FRAGMENTO PROPORCIONADO:
_ _ _
Ambas crisis evidencian límites institucionales que la próxima reforma de los Tratados debería encarar: la regla de la unanimidad que paraliza decisiones cruciales, la ausencia de un Tesoro europeo capaz de financiar bienes públicos comunes y la todavía débil capacidad totalmente vinculante del Pilar Social. Completar la unión fiscal, extender la codecisión del Parlamento Europeo a política exterior y contar con un comisariado de Derechos Fundamentales avalado por poderes ejecutivos no son ejercicios académicos, sino medios para que la Unión responda con la rapidez y la legitimidad que exige la ciudadanía cuando la realidad golpea a la puerta.
España, que hace cuarenta años ingresó como periferia y hoy se ha convertido en actor influyente, puede desempeñar un papel decisivo impulsando este giro. Su experiencia con la Política de Cohesión, la Política Agraria Común o el Next Generation EU, su estructura cuasi-federal o su posición geográfica la sitúan en primera línea para proponer un Pacto de Salvamento Mediterráneo y para abogar por un enfoque equilibrado y basado en los Derechos Humanos y el Derecho Internacional respecto a Palestina. De esa coherencia a nivel de la UE dependerá que el europeísmo mantenga el impulso cívico que lo ha caracterizado desde 1985.
_ _ _
Datos de origen
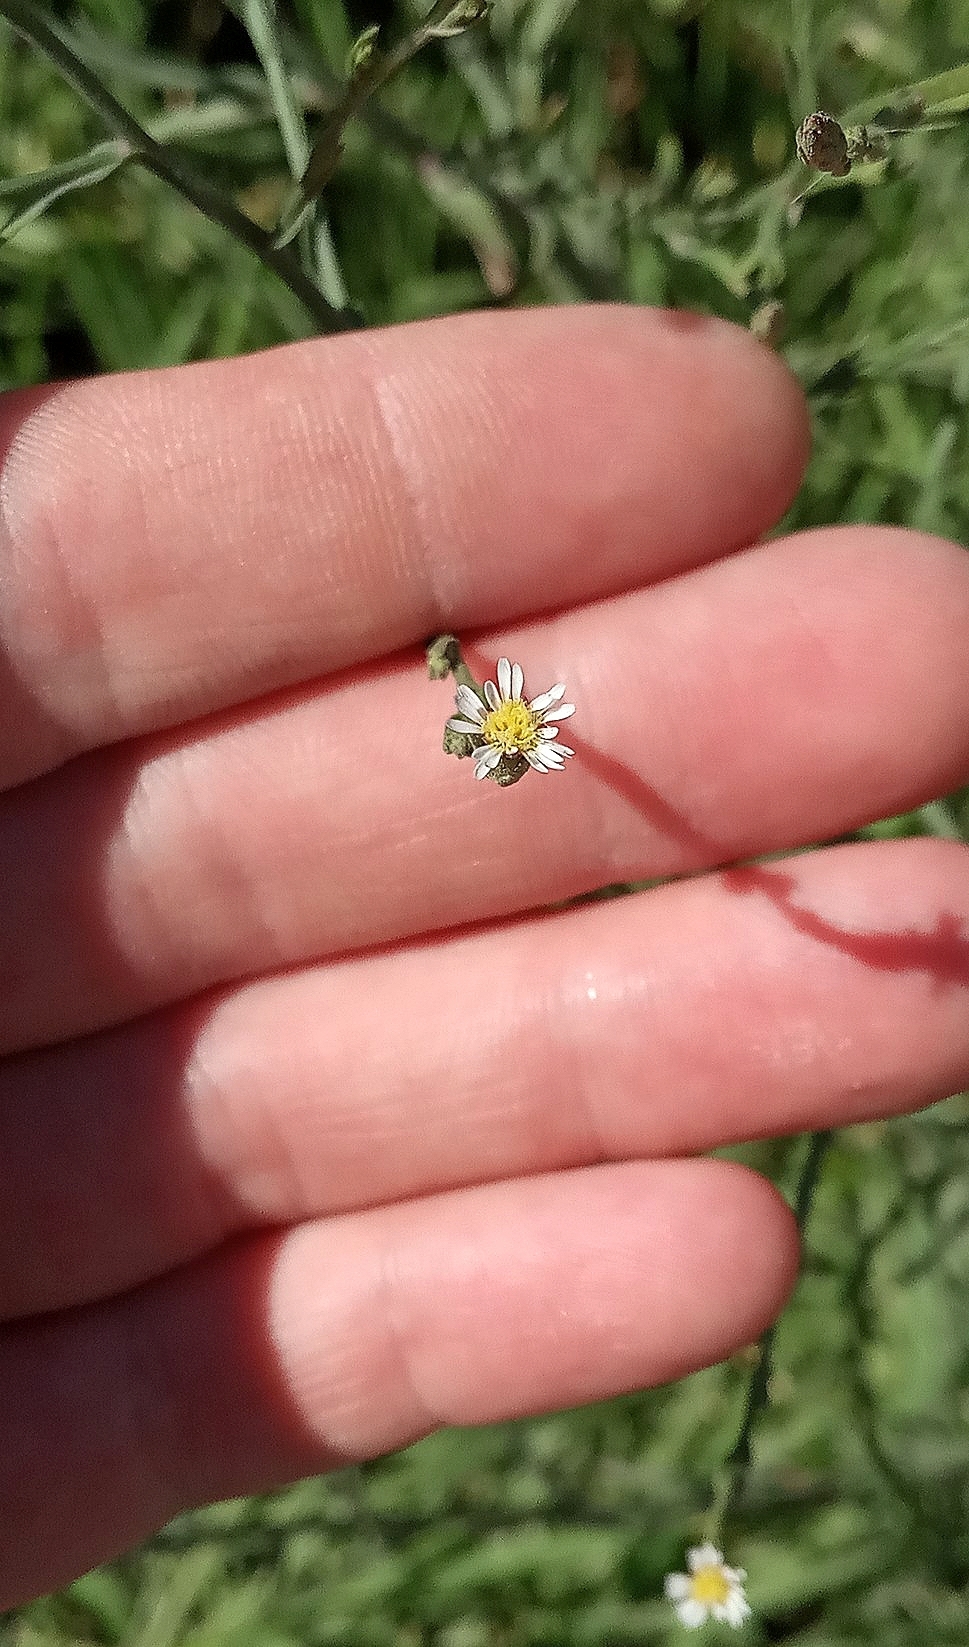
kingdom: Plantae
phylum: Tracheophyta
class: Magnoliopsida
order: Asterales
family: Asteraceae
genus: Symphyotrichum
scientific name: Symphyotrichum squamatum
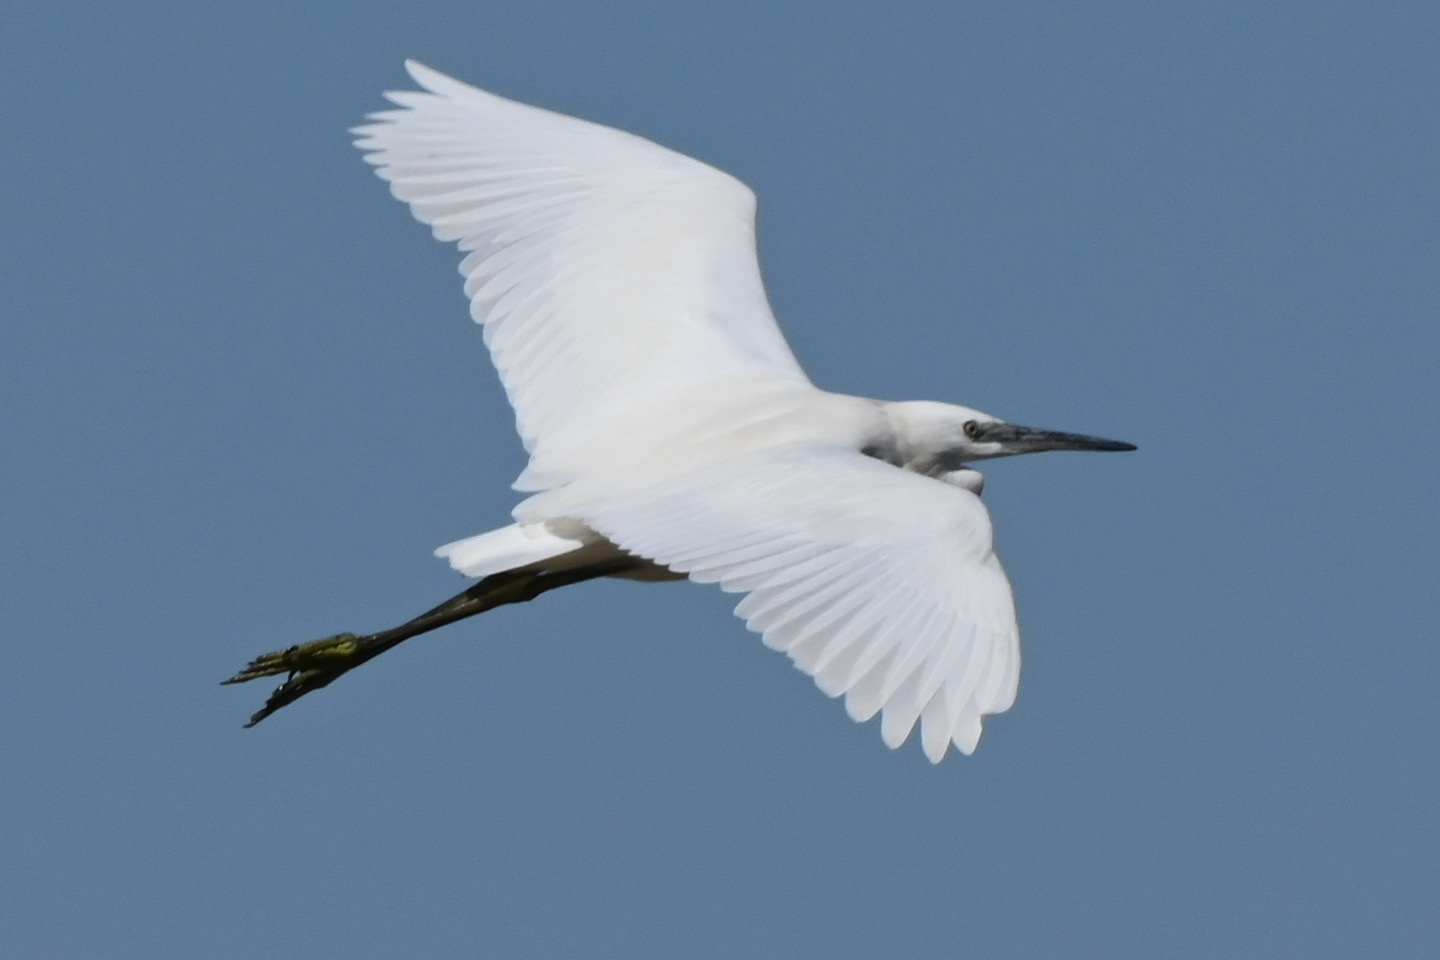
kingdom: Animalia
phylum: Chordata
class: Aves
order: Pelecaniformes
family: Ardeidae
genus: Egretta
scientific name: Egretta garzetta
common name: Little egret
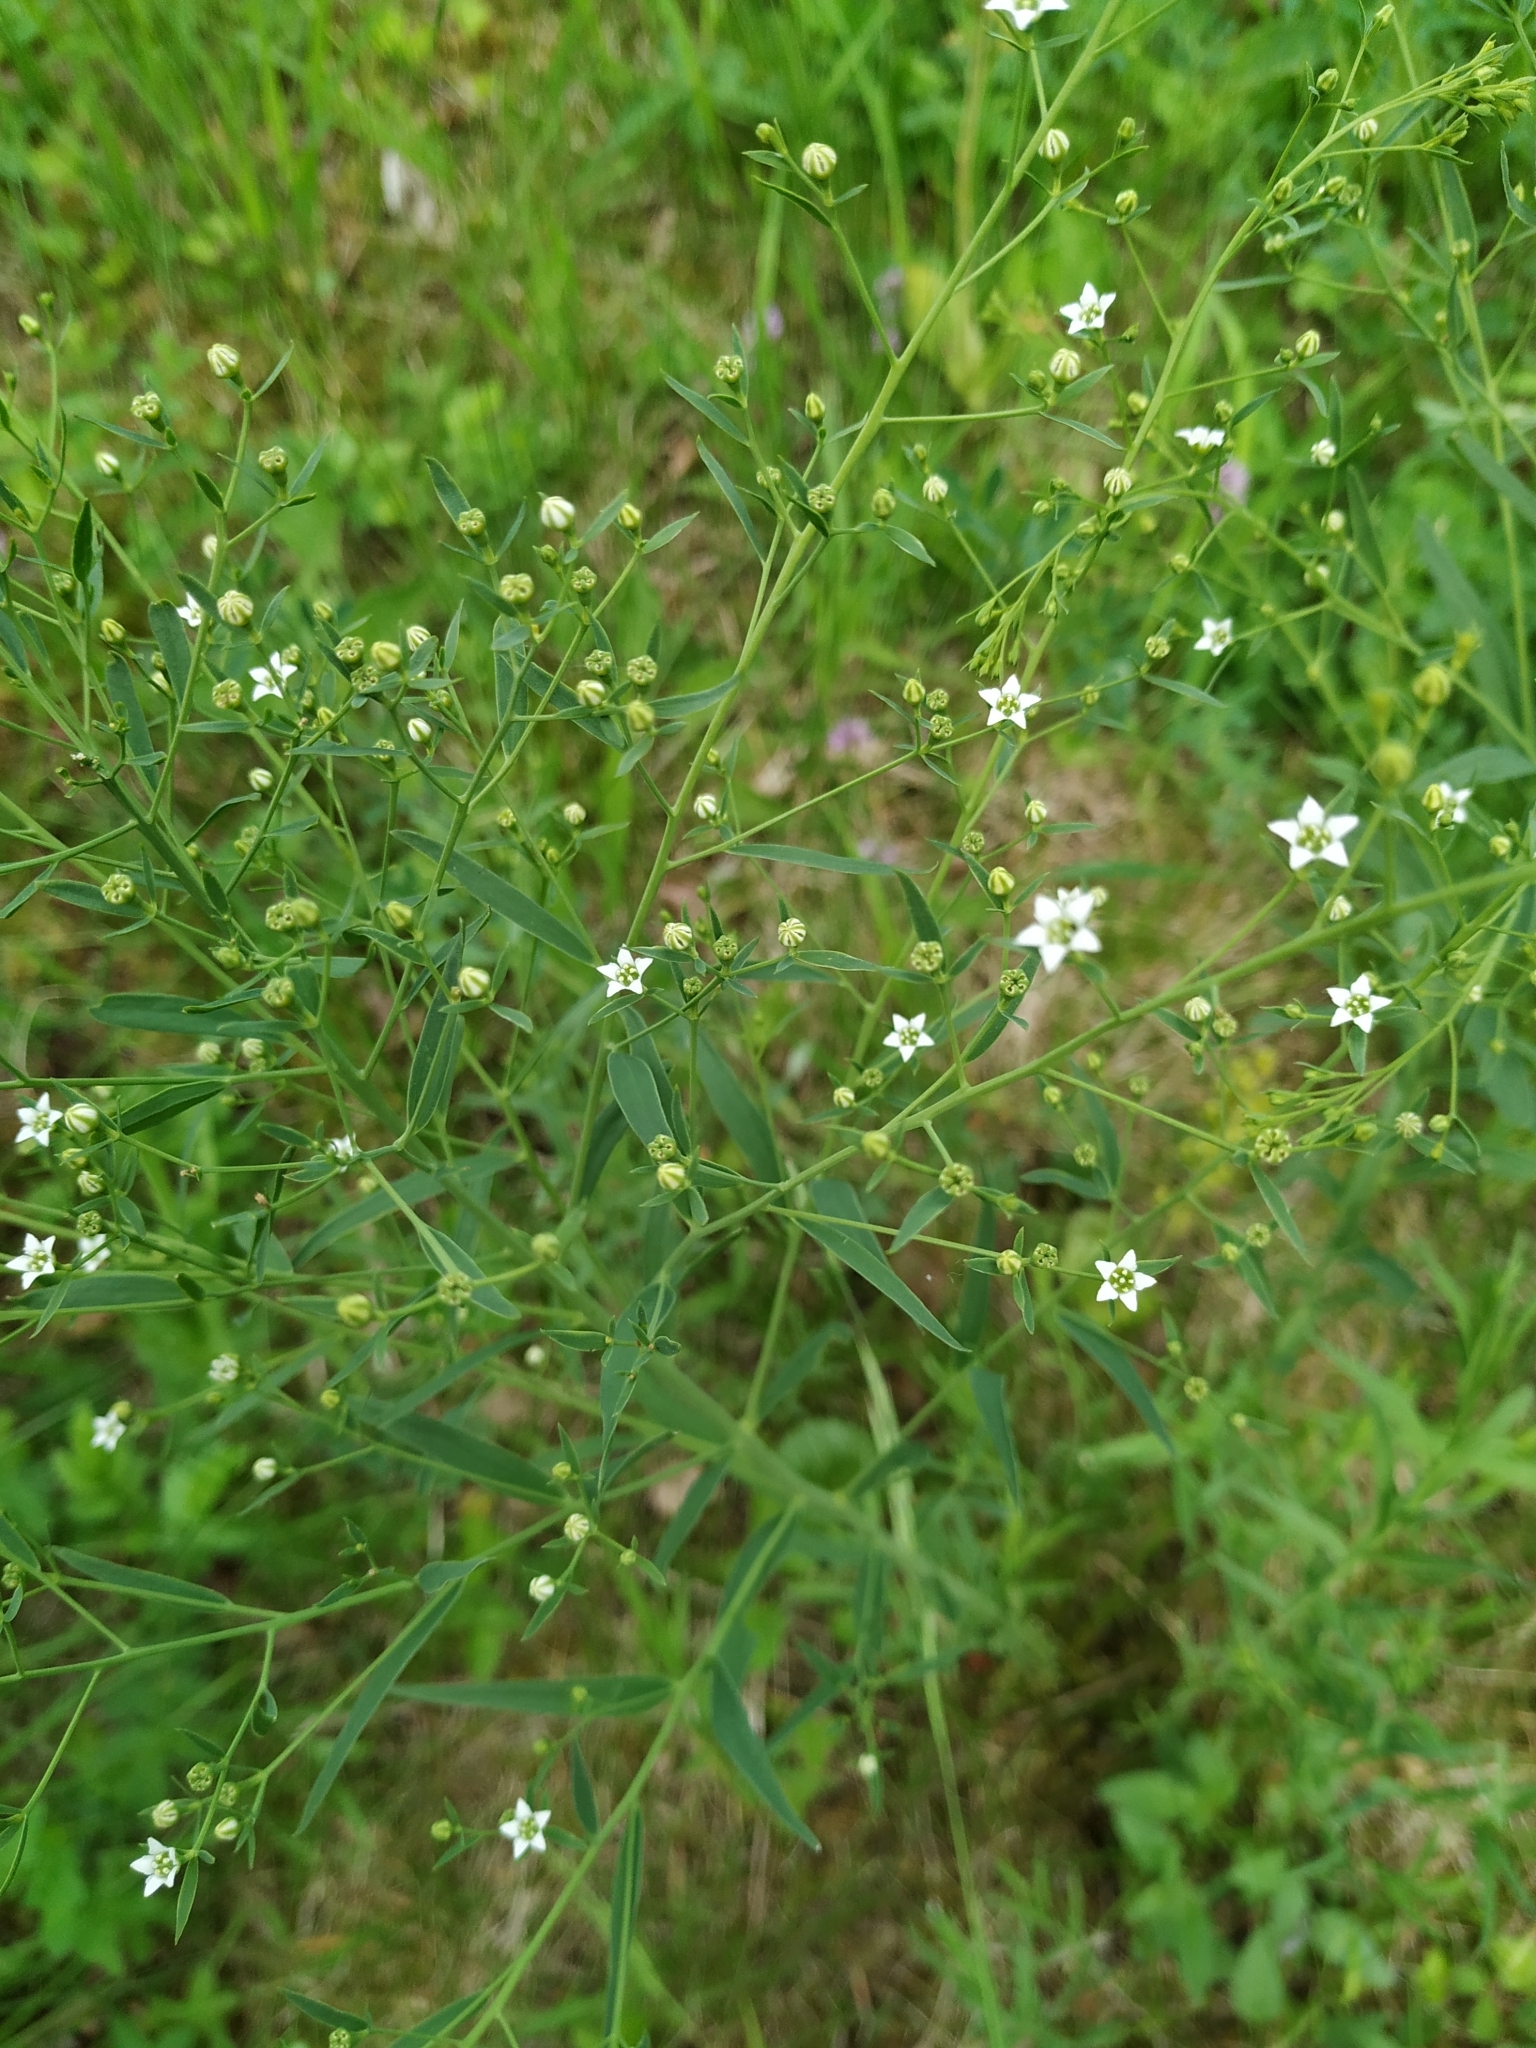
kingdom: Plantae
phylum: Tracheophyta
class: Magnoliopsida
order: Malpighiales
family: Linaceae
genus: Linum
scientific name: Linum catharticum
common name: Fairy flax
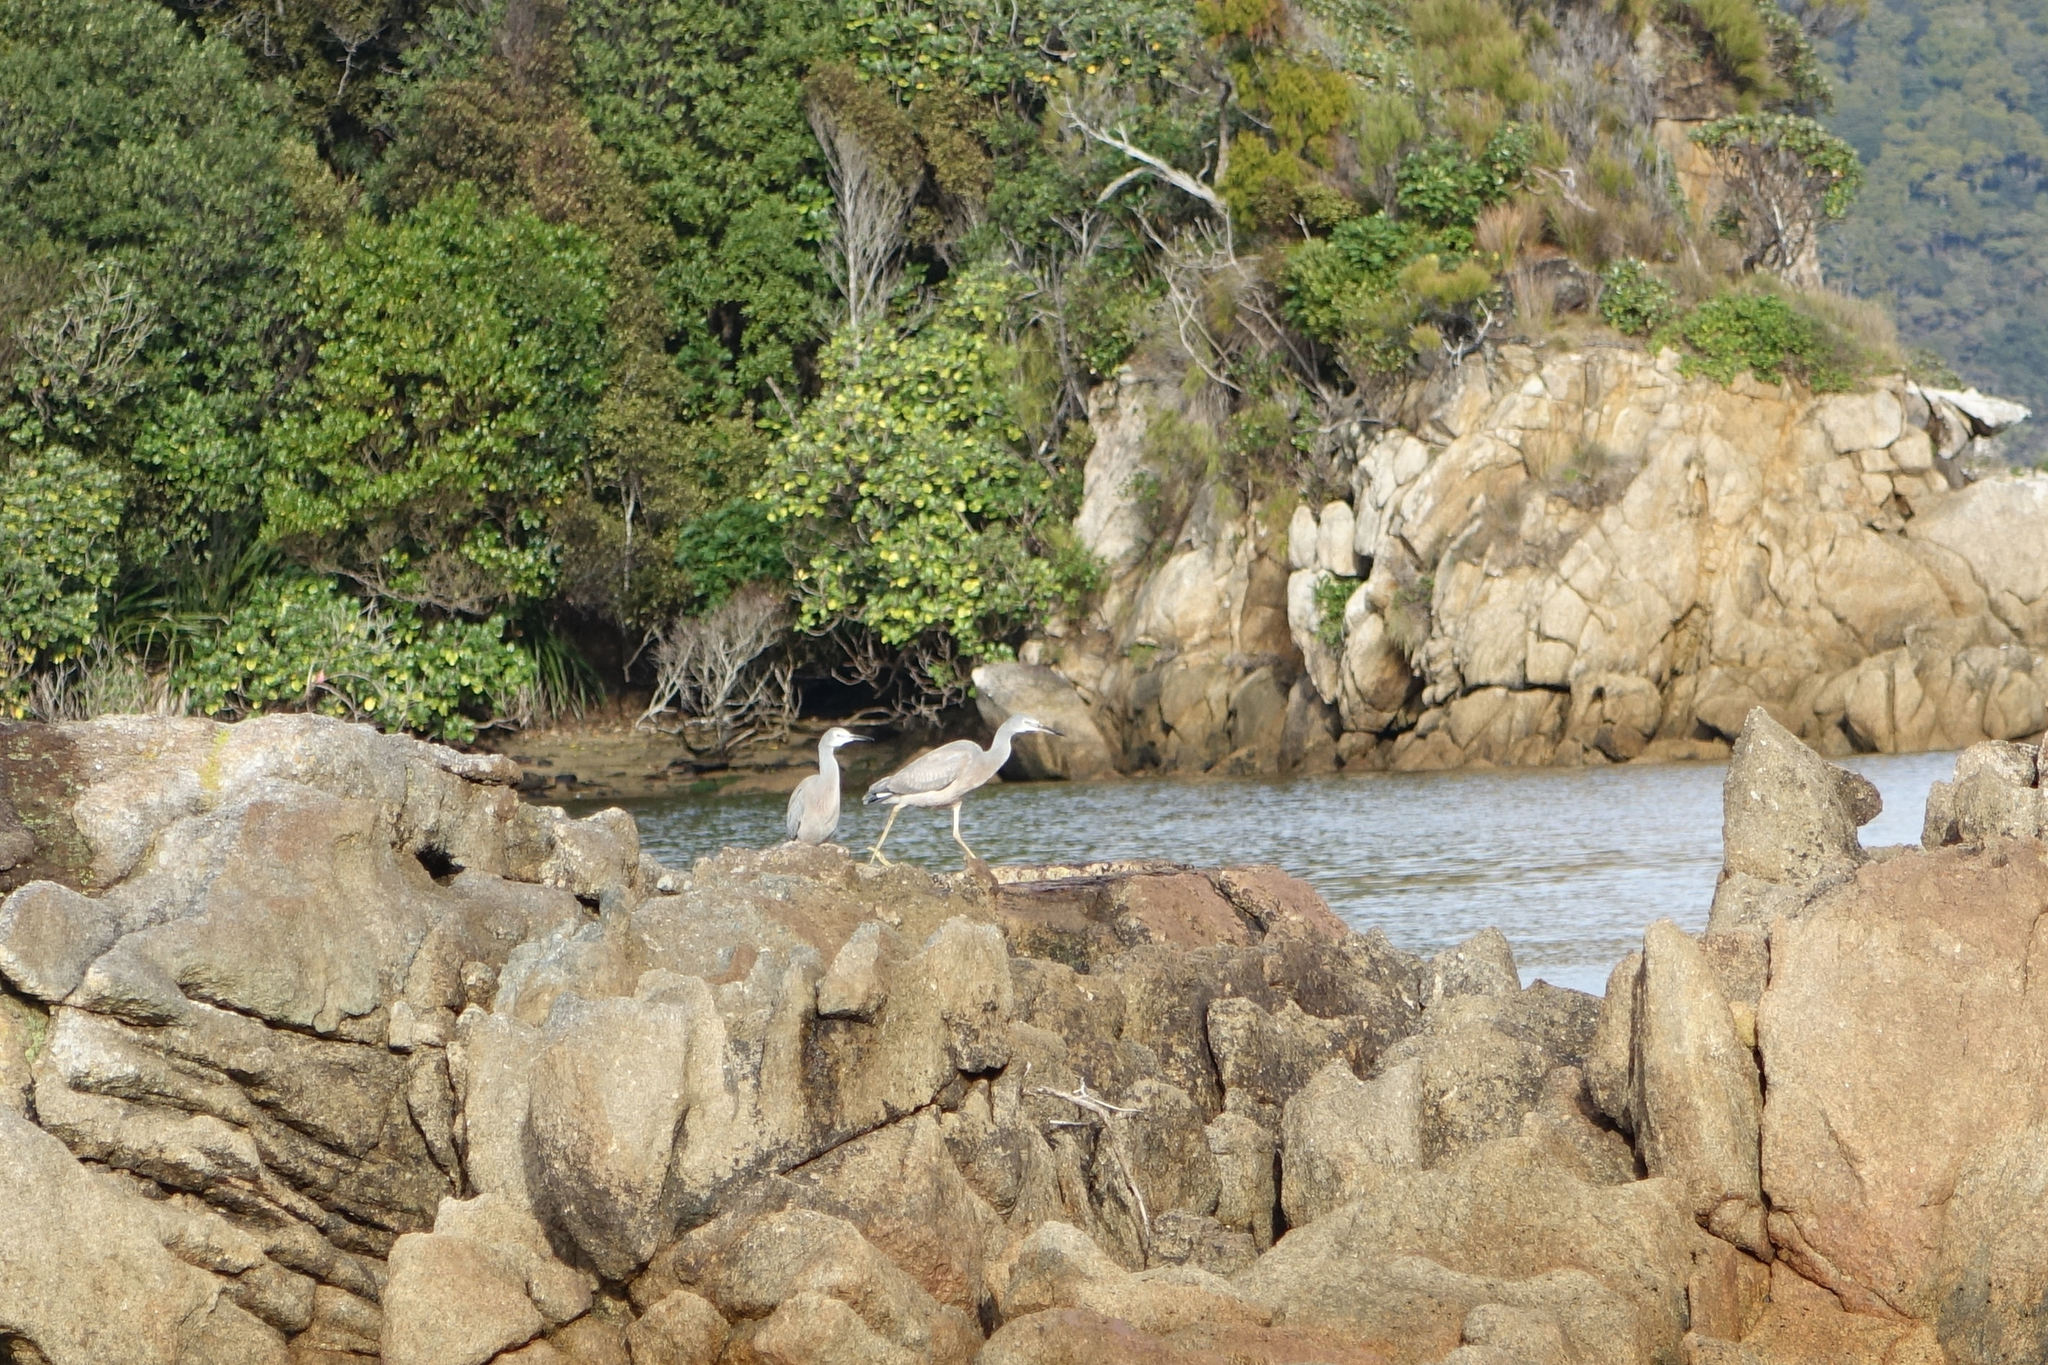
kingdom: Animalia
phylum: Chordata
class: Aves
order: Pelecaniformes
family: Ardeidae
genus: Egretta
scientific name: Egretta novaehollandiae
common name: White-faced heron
_ _ _
EN QUÉ TRABAJAR:
[1] Imprime el tramo del texto sobre la reforma de la Unión Europea que va desde "Ambas crisis evidencian" hasta "a la puerta.".
[2] Por favor, escribe lo que sigue al texto sobre la reforma de la Unión Europea a partir de su última oración.

RESPUESTAS:
[1]
Ambas crisis evidencian límites institucionales que la próxima reforma de los Tratados debería encarar: la regla de la unanimidad que paraliza decisiones cruciales, la ausencia de un Tesoro europeo capaz de financiar bienes públicos comunes y la todavía débil capacidad totalmente vinculante del Pilar Social. Completar la unión fiscal, extender la codecisión del Parlamento Europeo a política exterior y contar con un comisariado de Derechos Fundamentales avalado por poderes ejecutivos no son ejercicios académicos, sino medios para que la Unión responda con la rapidez y la legitimidad que exige la ciudadanía cuando la realidad golpea a la puerta.

[2]
Celebrar el aniversario, en suma, significa renovar el compromiso con una Europa social, democrática, medioambientalmente sostenible y respetuosa, y eficaz; una Europa que salve vidas cuando la frontera se convierte en naufragio, que actúe ante vulneraciones graves de derechos sin dobles raseros y que ofrezca prosperidad compartida en la transición verde y digital. Si dentro de otras cuatro décadas queremos seguir citando cifras de progreso con la misma convicción, hoy toca tomar decisiones que estén a la altura de las palabras inscritas en los tratados y de las expectativas de quienes confían en que la Unión represente —dentro y fuera— la defensa incondicional de la dignidad humana. Ya lo dijo Kant, uno de los padres del pensamiento europeo: actúa de tal manera que trates a la humanidad, tanto en tu persona como en la de cualquier otro, siempre como un fin y nunca simplemente como un medio.